This was probably the fastest track I ever wrote and finished.
My aim was to create something easy to listen to but which still had a hard hitting emotional texture. From an initially soft, ethereal timbre, I wanted to build to an explosion at the end perfectly capturing my summer that year. The track ebbing and flowing from nothing to everything to fading away peacefully at the end.
An autobiographical track that tells of one summer in Brighton
I was actually in two minds as to whether to put this out publicly. To me, touching Bjork’s music is as sacrilegious as messing with tracks from artists like Burial, untouchable. However, after so many style changes and headaches I had to draw a line under the track else I endlessly rewrote again and again, thus pretty much forcing me to put it out.
My initial inspiration for the track was born when for some reason I watched a bunch of documentaries set around the 16th Century which all heavily featured choirs in their soundtrack. With this in mind, the track originally had many more choral elements than can be found in the final version and the track as a whole was much more laid back, never really flying off the handle.
However, as I was mixing, I began stripping the choir out of the verses and choruses and actually preferred the space it created. With all this new space, I instead started heading in a new direction, adding some dark, heavily distorted synths. Eventually, it must be said, I then toned this down to create a hybrid of both the laid back and synth heavy elements as this tied in more closely with the theme of the track I had once I started to work in the Bjork vocals.

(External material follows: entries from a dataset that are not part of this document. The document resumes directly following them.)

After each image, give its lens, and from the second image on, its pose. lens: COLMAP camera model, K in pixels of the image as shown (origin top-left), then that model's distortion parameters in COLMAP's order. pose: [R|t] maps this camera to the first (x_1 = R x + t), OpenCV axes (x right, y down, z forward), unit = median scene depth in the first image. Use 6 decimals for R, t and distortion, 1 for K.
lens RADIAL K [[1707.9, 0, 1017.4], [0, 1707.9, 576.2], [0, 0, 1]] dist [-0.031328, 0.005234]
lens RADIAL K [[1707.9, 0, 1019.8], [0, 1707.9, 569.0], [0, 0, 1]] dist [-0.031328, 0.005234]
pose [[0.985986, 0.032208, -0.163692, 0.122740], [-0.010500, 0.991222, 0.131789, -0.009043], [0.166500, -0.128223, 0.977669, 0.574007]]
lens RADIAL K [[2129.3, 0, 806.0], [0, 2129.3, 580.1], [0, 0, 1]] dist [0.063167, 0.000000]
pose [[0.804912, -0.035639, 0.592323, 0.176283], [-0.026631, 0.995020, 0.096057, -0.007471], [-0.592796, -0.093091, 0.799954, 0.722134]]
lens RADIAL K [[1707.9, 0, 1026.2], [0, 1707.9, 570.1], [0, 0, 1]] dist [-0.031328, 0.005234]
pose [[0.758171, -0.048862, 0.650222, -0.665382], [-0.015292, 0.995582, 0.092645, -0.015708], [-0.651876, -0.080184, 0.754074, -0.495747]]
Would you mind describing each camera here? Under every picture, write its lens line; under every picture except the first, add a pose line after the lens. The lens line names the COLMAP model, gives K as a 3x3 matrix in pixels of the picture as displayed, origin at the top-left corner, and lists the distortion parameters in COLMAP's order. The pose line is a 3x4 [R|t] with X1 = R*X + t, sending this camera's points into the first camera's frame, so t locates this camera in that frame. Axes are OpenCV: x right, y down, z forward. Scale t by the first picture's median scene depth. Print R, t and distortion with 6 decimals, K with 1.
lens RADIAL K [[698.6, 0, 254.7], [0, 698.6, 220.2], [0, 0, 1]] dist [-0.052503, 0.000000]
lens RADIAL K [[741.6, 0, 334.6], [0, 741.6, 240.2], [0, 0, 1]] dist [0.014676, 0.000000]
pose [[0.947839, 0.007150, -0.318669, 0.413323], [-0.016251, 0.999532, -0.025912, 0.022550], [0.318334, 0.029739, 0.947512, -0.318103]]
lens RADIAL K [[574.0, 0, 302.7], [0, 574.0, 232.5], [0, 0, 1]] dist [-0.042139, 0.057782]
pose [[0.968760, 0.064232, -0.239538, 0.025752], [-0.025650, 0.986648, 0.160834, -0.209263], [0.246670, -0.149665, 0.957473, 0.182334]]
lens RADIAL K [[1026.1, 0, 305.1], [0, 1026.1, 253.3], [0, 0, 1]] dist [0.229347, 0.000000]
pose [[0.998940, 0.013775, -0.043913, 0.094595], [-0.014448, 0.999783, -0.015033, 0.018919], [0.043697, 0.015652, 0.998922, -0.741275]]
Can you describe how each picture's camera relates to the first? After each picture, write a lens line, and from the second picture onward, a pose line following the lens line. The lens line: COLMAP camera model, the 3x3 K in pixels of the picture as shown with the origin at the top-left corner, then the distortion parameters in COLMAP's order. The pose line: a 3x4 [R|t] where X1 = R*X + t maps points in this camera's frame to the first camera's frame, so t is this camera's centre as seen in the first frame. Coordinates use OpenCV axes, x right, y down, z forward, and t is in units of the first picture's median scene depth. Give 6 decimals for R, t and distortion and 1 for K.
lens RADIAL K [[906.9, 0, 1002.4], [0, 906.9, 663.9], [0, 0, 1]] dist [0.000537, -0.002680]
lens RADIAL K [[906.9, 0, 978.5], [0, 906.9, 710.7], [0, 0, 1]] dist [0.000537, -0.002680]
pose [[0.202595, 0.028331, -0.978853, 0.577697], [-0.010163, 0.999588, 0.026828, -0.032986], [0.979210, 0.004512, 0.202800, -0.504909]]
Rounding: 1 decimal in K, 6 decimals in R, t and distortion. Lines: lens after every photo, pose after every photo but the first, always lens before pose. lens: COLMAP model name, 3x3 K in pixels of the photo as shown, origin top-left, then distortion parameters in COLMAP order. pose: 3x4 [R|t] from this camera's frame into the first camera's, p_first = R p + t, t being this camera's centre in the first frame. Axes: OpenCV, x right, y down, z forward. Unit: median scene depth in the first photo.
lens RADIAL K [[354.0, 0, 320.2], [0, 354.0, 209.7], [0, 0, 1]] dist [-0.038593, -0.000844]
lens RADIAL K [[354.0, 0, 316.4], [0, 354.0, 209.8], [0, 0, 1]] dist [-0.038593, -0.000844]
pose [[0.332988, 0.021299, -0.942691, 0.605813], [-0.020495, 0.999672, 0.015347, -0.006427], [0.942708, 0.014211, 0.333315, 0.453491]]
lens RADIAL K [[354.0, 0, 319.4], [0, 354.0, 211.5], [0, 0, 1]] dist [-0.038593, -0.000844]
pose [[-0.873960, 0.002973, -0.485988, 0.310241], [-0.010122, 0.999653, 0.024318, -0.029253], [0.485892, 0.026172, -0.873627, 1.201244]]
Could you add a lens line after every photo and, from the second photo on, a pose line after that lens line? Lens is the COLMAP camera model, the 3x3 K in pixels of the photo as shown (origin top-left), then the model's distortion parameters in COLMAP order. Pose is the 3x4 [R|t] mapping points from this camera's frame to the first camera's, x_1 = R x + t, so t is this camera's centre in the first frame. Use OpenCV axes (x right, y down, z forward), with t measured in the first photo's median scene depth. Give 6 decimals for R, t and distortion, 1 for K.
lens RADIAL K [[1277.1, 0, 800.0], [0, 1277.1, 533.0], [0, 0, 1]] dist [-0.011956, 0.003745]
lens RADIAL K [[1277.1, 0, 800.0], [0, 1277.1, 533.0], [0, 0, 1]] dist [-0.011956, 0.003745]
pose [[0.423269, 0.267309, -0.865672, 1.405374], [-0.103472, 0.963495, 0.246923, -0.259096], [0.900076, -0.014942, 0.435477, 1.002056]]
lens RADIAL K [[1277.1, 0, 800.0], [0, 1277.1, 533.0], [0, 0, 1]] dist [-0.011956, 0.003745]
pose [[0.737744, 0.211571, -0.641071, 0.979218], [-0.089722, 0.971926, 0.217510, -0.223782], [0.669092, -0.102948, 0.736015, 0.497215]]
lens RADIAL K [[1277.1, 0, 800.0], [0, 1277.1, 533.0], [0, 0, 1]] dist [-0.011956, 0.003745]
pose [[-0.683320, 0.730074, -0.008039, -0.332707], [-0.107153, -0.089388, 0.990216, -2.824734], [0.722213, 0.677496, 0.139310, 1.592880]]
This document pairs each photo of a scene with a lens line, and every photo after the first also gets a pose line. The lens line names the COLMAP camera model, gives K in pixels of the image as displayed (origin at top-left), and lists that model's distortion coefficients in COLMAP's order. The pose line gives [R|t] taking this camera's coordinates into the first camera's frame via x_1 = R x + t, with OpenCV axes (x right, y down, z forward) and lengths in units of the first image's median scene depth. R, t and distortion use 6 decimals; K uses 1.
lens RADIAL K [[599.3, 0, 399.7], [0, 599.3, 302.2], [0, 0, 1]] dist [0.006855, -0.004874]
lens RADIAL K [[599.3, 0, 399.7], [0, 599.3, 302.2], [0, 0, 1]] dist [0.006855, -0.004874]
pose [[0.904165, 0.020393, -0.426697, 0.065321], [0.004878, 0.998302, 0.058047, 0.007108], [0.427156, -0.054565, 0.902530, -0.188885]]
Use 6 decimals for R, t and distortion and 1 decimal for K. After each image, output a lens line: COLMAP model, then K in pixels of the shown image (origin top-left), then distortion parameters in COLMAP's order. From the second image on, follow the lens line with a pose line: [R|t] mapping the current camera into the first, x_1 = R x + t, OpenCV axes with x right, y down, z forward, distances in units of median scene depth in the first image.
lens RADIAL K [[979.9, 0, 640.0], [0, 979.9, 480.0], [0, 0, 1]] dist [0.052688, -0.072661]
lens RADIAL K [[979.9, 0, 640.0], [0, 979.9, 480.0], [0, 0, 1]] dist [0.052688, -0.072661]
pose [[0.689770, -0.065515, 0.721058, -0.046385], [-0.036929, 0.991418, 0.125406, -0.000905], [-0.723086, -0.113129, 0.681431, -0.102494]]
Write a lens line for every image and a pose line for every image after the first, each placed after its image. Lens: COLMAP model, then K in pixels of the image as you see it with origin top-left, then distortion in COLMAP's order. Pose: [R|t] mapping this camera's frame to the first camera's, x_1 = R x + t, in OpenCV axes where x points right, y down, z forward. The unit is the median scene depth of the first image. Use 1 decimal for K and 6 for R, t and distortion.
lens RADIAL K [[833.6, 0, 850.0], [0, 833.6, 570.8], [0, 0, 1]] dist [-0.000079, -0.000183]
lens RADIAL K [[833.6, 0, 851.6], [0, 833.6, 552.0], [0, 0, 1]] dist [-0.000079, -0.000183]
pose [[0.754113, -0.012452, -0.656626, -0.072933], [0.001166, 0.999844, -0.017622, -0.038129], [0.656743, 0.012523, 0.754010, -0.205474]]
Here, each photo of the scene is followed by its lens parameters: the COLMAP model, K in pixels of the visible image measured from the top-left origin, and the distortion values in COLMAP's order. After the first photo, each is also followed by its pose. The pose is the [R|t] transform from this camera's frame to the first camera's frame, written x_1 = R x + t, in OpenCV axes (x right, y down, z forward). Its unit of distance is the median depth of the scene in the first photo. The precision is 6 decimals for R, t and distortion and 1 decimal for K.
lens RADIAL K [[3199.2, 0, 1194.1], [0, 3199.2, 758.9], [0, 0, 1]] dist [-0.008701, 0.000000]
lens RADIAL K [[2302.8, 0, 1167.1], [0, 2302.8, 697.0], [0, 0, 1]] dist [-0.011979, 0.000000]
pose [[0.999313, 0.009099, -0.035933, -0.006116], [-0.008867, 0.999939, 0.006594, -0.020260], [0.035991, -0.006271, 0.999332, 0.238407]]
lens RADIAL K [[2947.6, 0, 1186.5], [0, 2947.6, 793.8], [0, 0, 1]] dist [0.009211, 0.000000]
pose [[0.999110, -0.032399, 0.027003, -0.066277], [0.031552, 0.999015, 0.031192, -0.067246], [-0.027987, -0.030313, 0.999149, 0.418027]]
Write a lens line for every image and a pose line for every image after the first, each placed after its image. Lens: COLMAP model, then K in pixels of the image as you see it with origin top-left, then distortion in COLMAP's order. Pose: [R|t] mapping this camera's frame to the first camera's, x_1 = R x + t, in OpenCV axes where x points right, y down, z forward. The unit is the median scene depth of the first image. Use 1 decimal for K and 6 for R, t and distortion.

Vocally, I did not actually intend to use Bjork at all when the track was first formulating. As with all my reworks, everything except the vocals is entirely my own creation and it was only when I came to think about what vocals I might put on top that I thought of the possibility of Bjork’s voice. Imagine my delight when one of my favourite songs of hers had an a cappella online. I honestly could not think of any other vocals that would have worked in the way I intended. After a very long time changing pitch and timings the vocals fit perfectly into the track and I started to build what I already had around them.
The only really discernible percussion elements I used are the sole finger snaps and an 808 kick playing on the offbeat throughout the chorus. Everything else was designed from synths or heartbeats or just random sounds I found and then manipulated heavily. When the style shifts around the 1:50 mark I really wanted to transform the track into a warped and sinister world, which I tried to capture through not easily placed sound design.
I hope I didn’t do Bjork a disservice, as I am truly in awe of her!
The vocal style was the most important thing that I took from this track. This was one of the first times I worked with entirely sampled vocals for the main vocals and went on to shape how I use vocals to this day.
Repetition in vocals is something I have always loved. Not just in terms of melody, but in terms of exactly repeating a phrase over and over again. As in normal speech, repeating the same phrase changes its meaning drastically over time into something alien to its intended meaning. In this case the phrase is ‘You and Me’ which is said again, and again, and again, and again.
This track was very important in the evolution of the JKS? sound. After moving through many genres, this was the first time I felt as though I was heading towards something I could relate to on an artistic level. I’ve always liked subtleness, melancholy and the understated in music and this was the first time I felt I was positively approaching it.
I came across the original track one night and instantly knew I had to do something with it. In the end I used the original as more of an inspiration than actual musical foundation to work with and the only remaining aspect of the original is the two note movement found in the verse’s bass.
As a homage to my older work that led me to this new style, I incorporated some vocals I was working on years before ‘What’s left if you take my heart away?’ that can be heard at 0:31 for the first time.
I went through a period in my first year of Uni when I really got into dub and 140bpm type of stuff. I dabbled with loads and loads of tracks as an exercise in just trying to get my production up on this style.
Originally, the track sounded completely different to this and was much more complex. I ended up using this track to test myself in seeing if I could do a track that was quite stripped down and not having too much going on, which is something I tend to do a lot.
The vocals, in a similar way to ‘You and Me’ repeat the phrase ‘There is only one for me’ loads of times, which is something that seems to be a recurring theme in my tracks. My aim was to try and make the vocals sound more melancholic as opposed to the ‘sexy’ nature of what they actually say…
I was having a quiet few days and was looking for some a capellas to inspire me and, in my hours of searching, stumbled across a remix competition. I listened to the original track and thought it was great but the vocals were what really captured me. The scandinavian accent, the vocal range and lyrical content captivated me instantly and I knew I had to do something with it.
The writing process was very fast as it was such an amazing vocal to work with and the backing of which I completely rewrote seemingly fell into place under the vocal line that I quite heavily pitched and edited.
I must say, the build from the middle to the end is one of my favourite things I have done for a while but sadly might be overlooked if just dabbling through the start of tracks.
The track and subsequent ending came to mean a great deal to me at the time and still to this day and will always be a profound expression of my emotions at the time.